Critics have called it sensationalist, voyeuristic and exploitative. There are also concerns that such messages over-simplify development issues, and promote stereotypes and a ‘them and us’ mentality.

 But every little helps, right?
There’s actually not much evidence that it even works. Research from University College, London shows that while this type of pity messaging plays on strong emotions and encourages people to donate, they disengage with the issues on a deeper level. It also encourages people to give money for the wrong reasons; they donate because they feel guilty about what they’re seeing.

 Oh.
Poverty porn can also have the opposite effect. Negative imaging can actually encourage donor fatigue where people see the same images over and over again, to such an extent that they switch off.

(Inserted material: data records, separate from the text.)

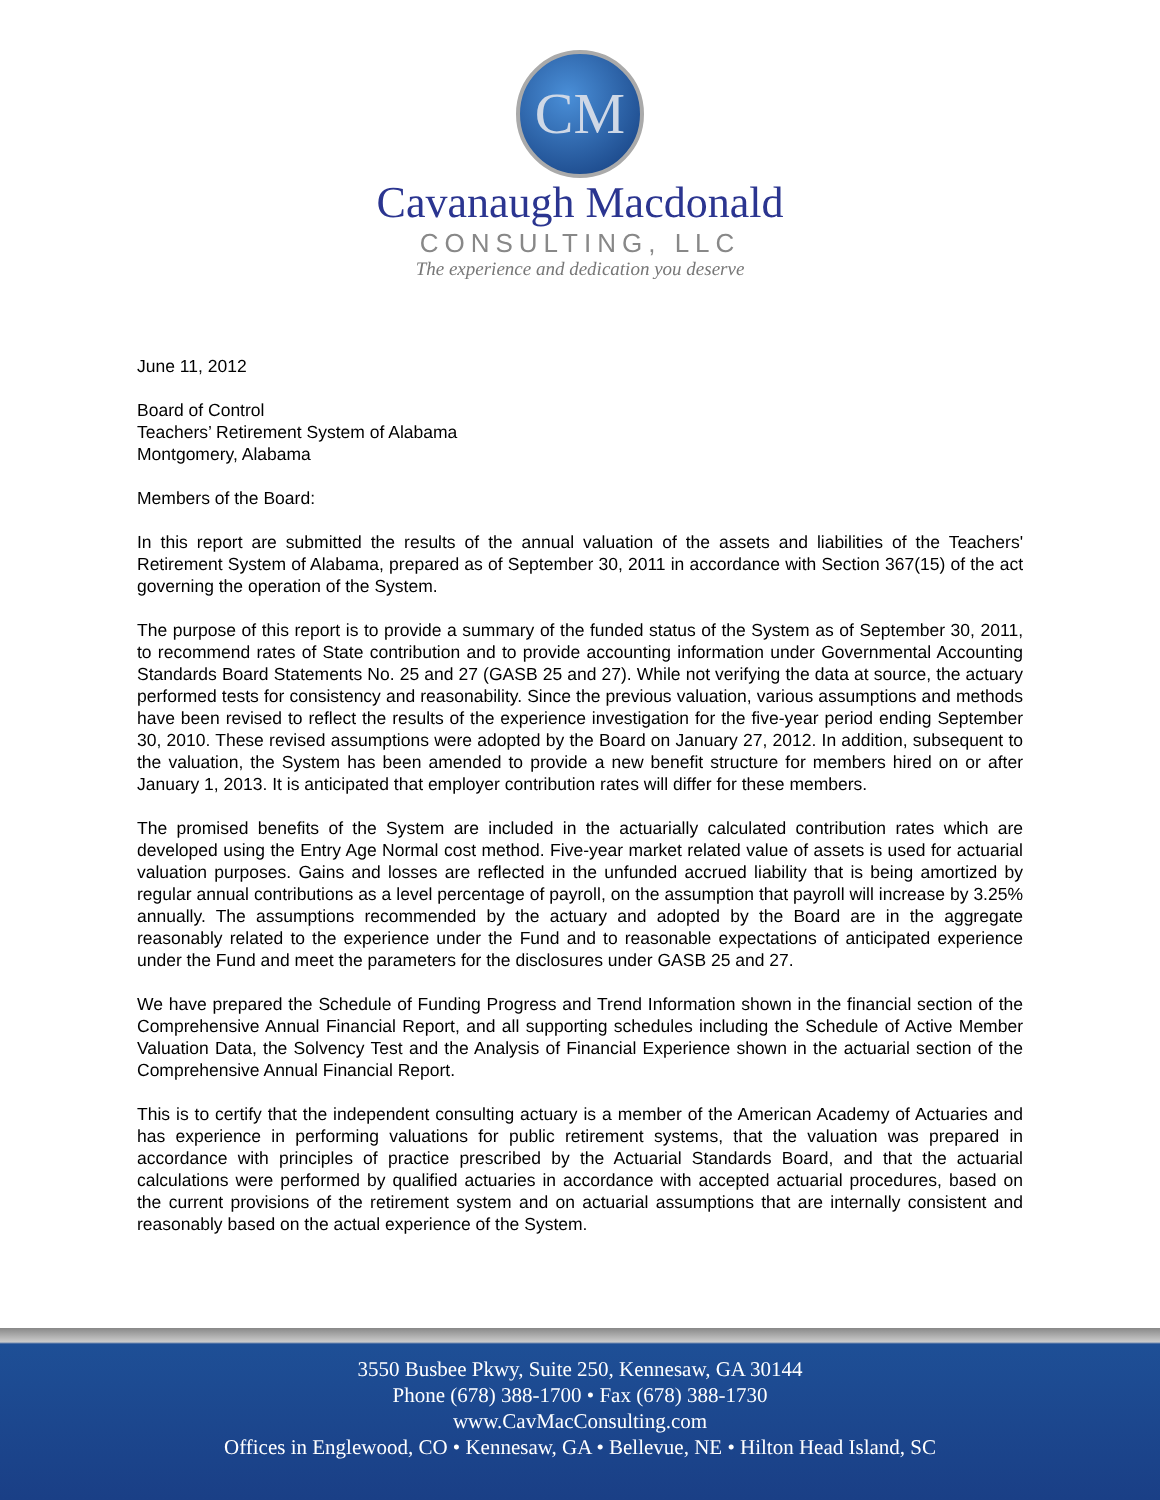CM
Cavanaugh Macdonald
CONSULTING, LLC
The experience and dedication you deserve
June 11, 2012
Board of Control
Teachers’ Retirement System of Alabama
Montgomery, Alabama
Members of the Board:
In this report are submitted the results of the annual valuation of the assets and liabilities of the Teachers' Retirement System of Alabama, prepared as of September 30, 2011 in accordance with Section 367(15) of the act governing the operation of the System.
The purpose of this report is to provide a summary of the funded status of the System as of September 30, 2011, to recommend rates of State contribution and to provide accounting information under Governmental Accounting Standards Board Statements No. 25 and 27 (GASB 25 and 27). While not verifying the data at source, the actuary performed tests for consistency and reasonability. Since the previous valuation, various assumptions and methods have been revised to reflect the results of the experience investigation for the five-year period ending September 30, 2010. These revised assumptions were adopted by the Board on January 27, 2012. In addition, subsequent to the valuation, the System has been amended to provide a new benefit structure for members hired on or after January 1, 2013. It is anticipated that employer contribution rates will differ for these members.
The promised benefits of the System are included in the actuarially calculated contribution rates which are developed using the Entry Age Normal cost method. Five-year market related value of assets is used for actuarial valuation purposes. Gains and losses are reflected in the unfunded accrued liability that is being amortized by regular annual contributions as a level percentage of payroll, on the assumption that payroll will increase by 3.25% annually. The assumptions recommended by the actuary and adopted by the Board are in the aggregate reasonably related to the experience under the Fund and to reasonable expectations of anticipated experience under the Fund and meet the parameters for the disclosures under GASB 25 and 27.
We have prepared the Schedule of Funding Progress and Trend Information shown in the financial section of the Comprehensive Annual Financial Report, and all supporting schedules including the Schedule of Active Member Valuation Data, the Solvency Test and the Analysis of Financial Experience shown in the actuarial section of the Comprehensive Annual Financial Report.
This is to certify that the independent consulting actuary is a member of the American Academy of Actuaries and has experience in performing valuations for public retirement systems, that the valuation was prepared in accordance with principles of practice prescribed by the Actuarial Standards Board, and that the actuarial calculations were performed by qualified actuaries in accordance with accepted actuarial procedures, based on the current provisions of the retirement system and on actuarial assumptions that are internally consistent and reasonably based on the actual experience of the System.
3550 Busbee Pkwy, Suite 250, Kennesaw, GA 30144
Phone (678) 388-1700 • Fax (678) 388-1730
www.CavMacConsulting.com
Offices in Englewood, CO • Kennesaw, GA • Bellevue, NE • Hilton Head Island, SC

Related article: Communications 101: Talking about your nonprofit 

 If it’s so bad, why do charities use it?
It’s hard to say but charities might look at what others are doing, think this sort of messaging works and try to replicate it. Also, some charities work with communications, marketing or advertising agencies on TV campaigns or direct marketing materials. The agency might suggest a concept they’ve seen work and will raise money in a short space of time.

I see. So what should charities do instead?
They should challenge the agencies that might come up with these ‘safe’ concepts; show them examples of the innovative, clever campaigns as evidence of how we can all be doing things differently.

Don’t say: “For only 39 cents a day you can provide water, food and medicine for these people.”

Do say: “We are all part of a global society and we can solve development problems together.”